El origen de este mal no puede ser atribuido a nuestra Curia Romana, sino a quienes se quejan injustamente de su práctica.
2. En efecto, si miramos hacia atrás en el tiempo, cualquiera puede descubrir fácilmente cómo estas quejas fueron presentadas al Papa Bonifacio VIII, de feliz memoria, quien, para cumplir con su oficio apostólico, estableció en su decreto (Estatuto de los rescriptos, cap. 6) que las causas no fueran delegadas por la Sede Apostólica y sus Legados sino a dignatarios eclesiásticos con cargo o canonicato en una Iglesia Catedral, y que los procesos fueran instruidos en ciudades importantes, con numerosa población y jueces competentes.
Es lícito suponer que también en el Concilio de Trento se presentó una solicitud sobre la impericia de los jueces.
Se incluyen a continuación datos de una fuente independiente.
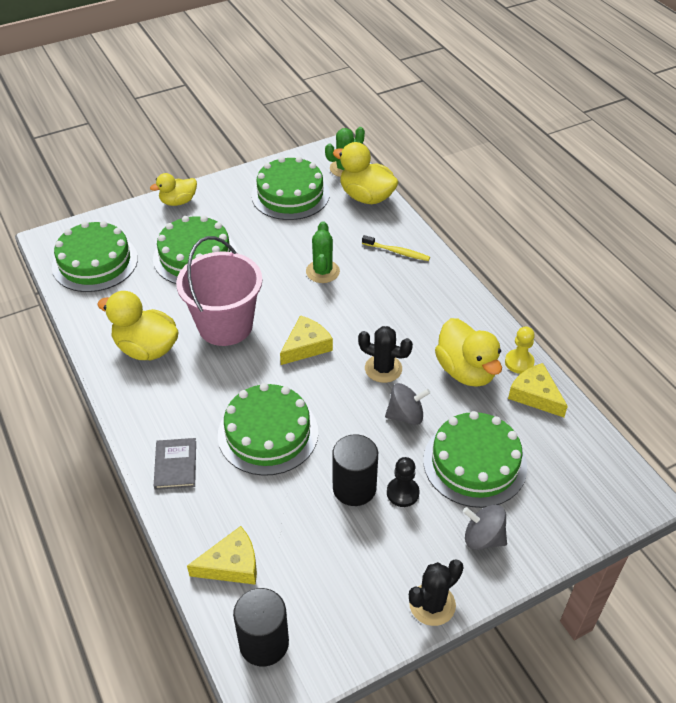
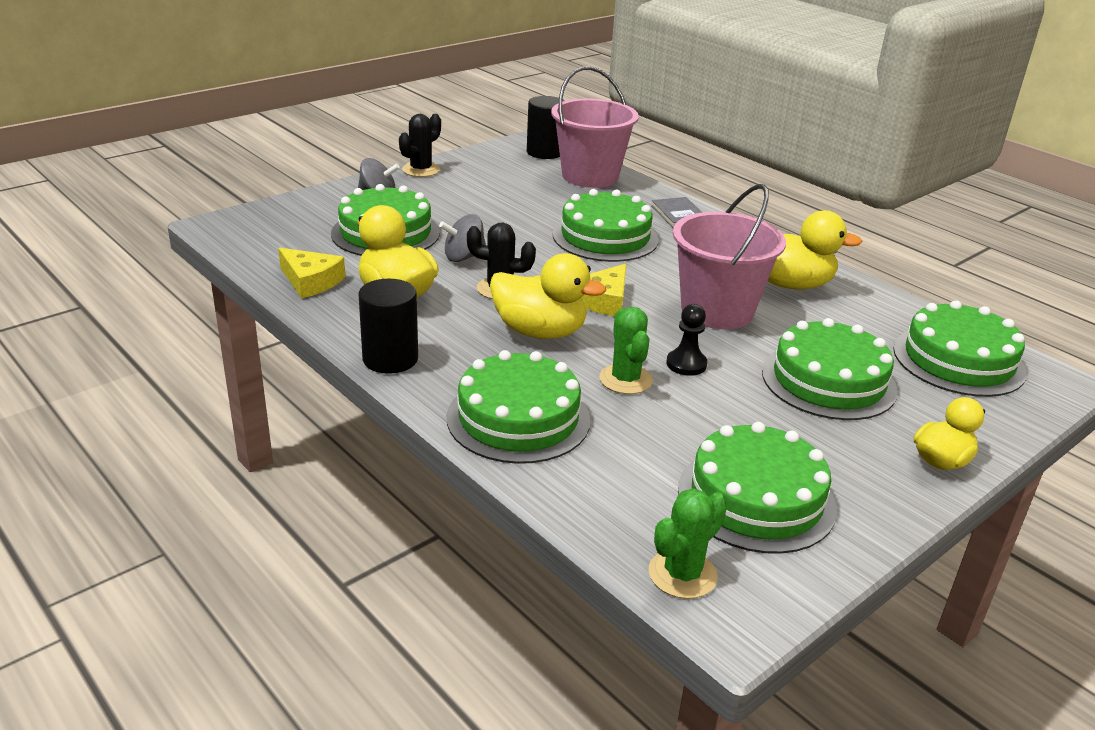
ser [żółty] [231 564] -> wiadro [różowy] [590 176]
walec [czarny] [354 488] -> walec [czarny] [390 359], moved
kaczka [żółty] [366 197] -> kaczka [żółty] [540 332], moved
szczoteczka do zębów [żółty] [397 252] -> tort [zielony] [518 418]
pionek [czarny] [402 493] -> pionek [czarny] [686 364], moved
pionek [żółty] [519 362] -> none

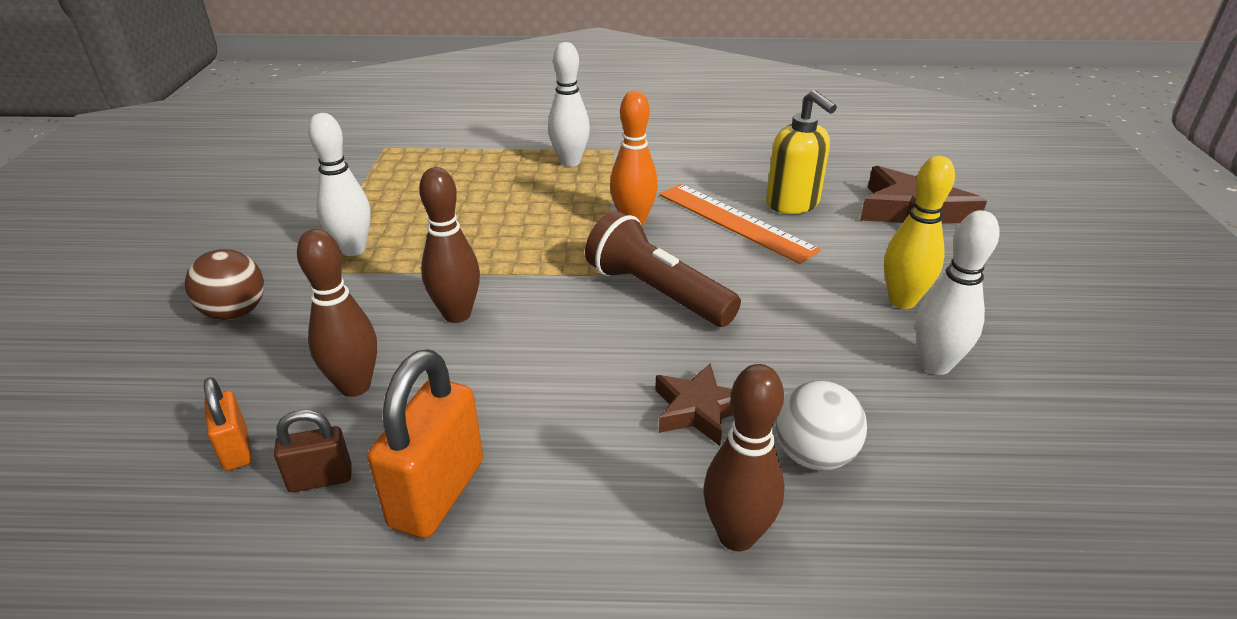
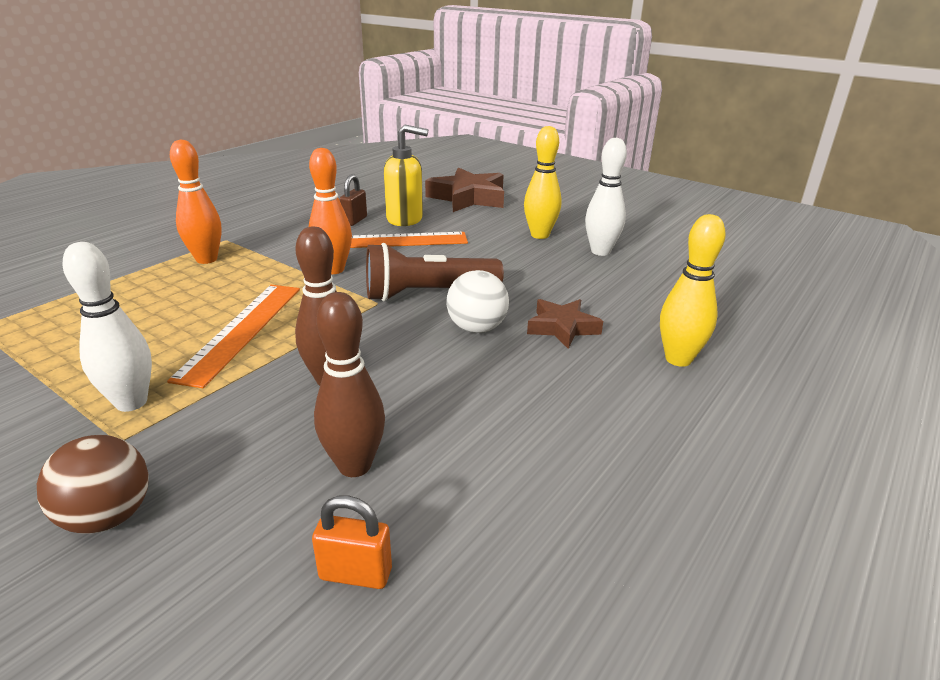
kłódka [brązowy] [320 479] -> kłódka [brązowy] [354 220], moved
kłódka [pomarańczowy] [437 493] -> none
kręgiel [biały] [570 162] -> kręgiel [pomarańczowy] [206 259]
kręgiel [brązowy] [736 536] -> kręgiel [żółty] [678 359]
piłka [biały] [813 455] -> piłka [biały] [476 328], moved
none -> linijka [pomarańczowy] [242 331]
En efecto, tras señalar que las causas delegadas por la Sede Apostólica no siempre recaían en jueces idóneos, debido a la injerencia de los poderosos o la lejanía de los lugares, “el mismo Concilio dispuso que en todos los Sínodos provinciales o diocesanos se designaran personas con las cualidades previstas por Bonifacio VIII, aptas para este oficio, a quienes delegar causas en el futuro. Si alguno de los elegidos falleciera, el Ordinario del lugar, con el consejo del Capítulo, designaría un sustituto hasta el próximo Sínodo” (Conc. Trid., sess. 25, cap. 10, De reform.).
3. Sin embargo, como las convocatorias de Sínodos provinciales y diocesanos, que debían celebrarse cada tres años y cada año respectivamente según el Concilio Tridentino, se han pospuesto por diversas circunstancias, los Obispos, sin esperanza de convocarlos para designar jueces sinodales en sustitución de los fallecidos, han planteado consultas a la Congregación del Concilio Tridentino, que respondió que la designación debía ser realizada por los Obispos con el consejo del Capítulo.
4. Estas disposiciones claras y antiguas muestran que las heridas infligidas a esta disciplina específica no se deben a la falta de normas, sino al incumplimiento de las disposiciones canónicas sobre la designación de jueces sinodales. Si se hubiera notificado oportunamente al Romano Pontífice, las causas habrían sido confiadas únicamente a los jueces designados, eliminando así las quejas.
5. Aunque en esta Curia prestamos atención a los oficios menores, dirigimos sobre todo nuestra atención al Secretariado de la Congregación del Concilio y consideramos crucial que los Obispos y demás Prelados mantengan íntegras las leyes eclesiásticas por todos los medios.
Sin embargo, ahora que, por el inescrutable designio de Dios, hemos sido llamados al más alto grado del apostolado, aunque inmerecidamente, el deber de Nuestro oficio nos impulsa a establecer con esta carta una norma de conducta para el futuro, a fin de disipar dudas y quejas.
Queremos y ordenamos que en las diócesis donde los Obispos han cumplido las disposiciones del Concilio Tridentino designando jueces en los Sínodos provinciales y diocesanos, se comuniquen los nombres de los elegidos, y que, si alguno falleciera antes del próximo Sínodo, el Obispo, con el consejo del Capítulo, designe un sustituto. Donde no se han convocado estos Sínodos desde hace tiempo, exhortamos urgentemente a los Obispos a eliminarlas trabas y convocarlos. Mientras tanto, con el consentimiento de los Capítulos, procedan a designar jueces y comuniquen sus nombres al Romano Pontífice.
6. Los Ordinarios deben saber que el poder de juzgar debe otorgarse a personas de dignidad eclesiástica, con probada idoneidad y doctrina. Los jueces designados deben notificarse al Secretariado de la Curia mediante los Procuradores residentes en Roma.
Dado en Roma, en Santa María la Mayor, el 26 de agosto de 1741, en el segundo año de Nuestro Pontificado.